Objectifs →
- 1) Dans l'extrait sur L'histoire sans fin 3, qui commande le gang de jeunes auquel Bastien se retrouve confronté ?
- 2) Recopiez le passage de l'extrait sur L'histoire sans fin depuis « Après un premier » jusqu'à « tant de haine ? » inclus.

Extrait choisi →
= = = = =

Après un premier épisode culte, puis un second dont on ne sait pas si on doit l’aimer ou le détester, débarque quatre ans plus tard L’histoire sans fin 3. Après la sorcière Xayide, Bastien se retrouve aux prises avec un gang de jeunes plutôt hargneux, commandés par un certain Jack Black. Détesté par la plupart des fans à cause de l'absence de fidélité à l'œuvre originale, ce chapitre 3 clôturant la franchise au cinéma mérite-t-il tant de haine ?
Quand l’animatronique sauvait un film
Depuis sa création au cinéma en 1984, la franchise de L’histoire sans fin en aura bavée. On en a vu des franchises massacrées à cause de nombreuses suites détruisant l’âme de leur film original. Pour L’histoire sans fin, c’est quelque peu spécial. L’histoire sans fin 2 par exemple, malgré son remaniement de casting, ses effets visuels et ses musiques modifiées, son histoire un peu plate, était plus réussit sur un plan : le jeu de Jonathan Brandis. Personnage gagnant en profondeur, il apportait ce petit plus à cette suite pas franchement réjouissante.

= = = = =

Données enregistrées →

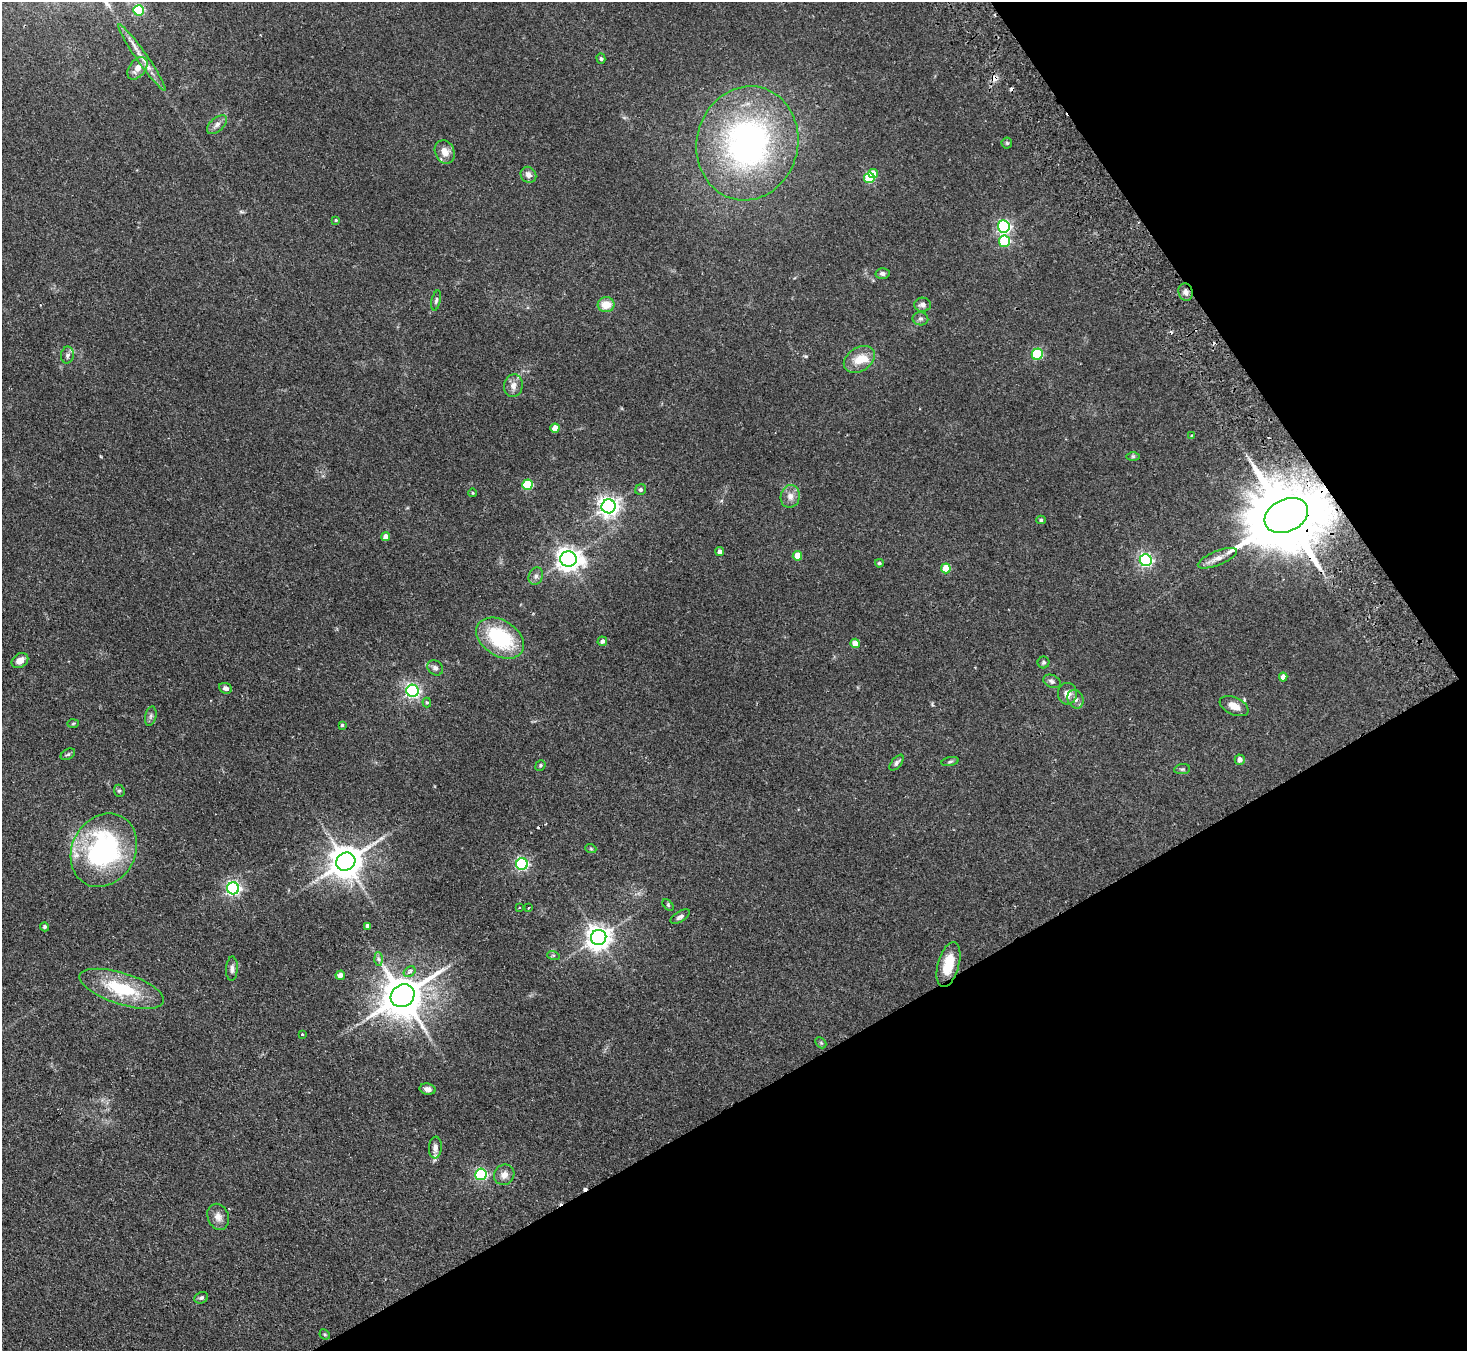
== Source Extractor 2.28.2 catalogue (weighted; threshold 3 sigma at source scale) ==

= = = = =

Résultats attendus →
- 1) Le gang est commandé par un certain Jack Black.

- 2)
Après un premier épisode culte, puis un second dont on ne sait pas si on doit l’aimer ou le détester, débarque quatre ans plus tard L’histoire sans fin 3. Après la sorcière Xayide, Bastien se retrouve aux prises avec un gang de jeunes plutôt hargneux, commandés par un certain Jack Black. Détesté par la plupart des fans à cause de l'absence de fidélité à l'œuvre originale, ce chapitre 3 clôturant la franchise au cinéma mérite-t-il tant de haine ?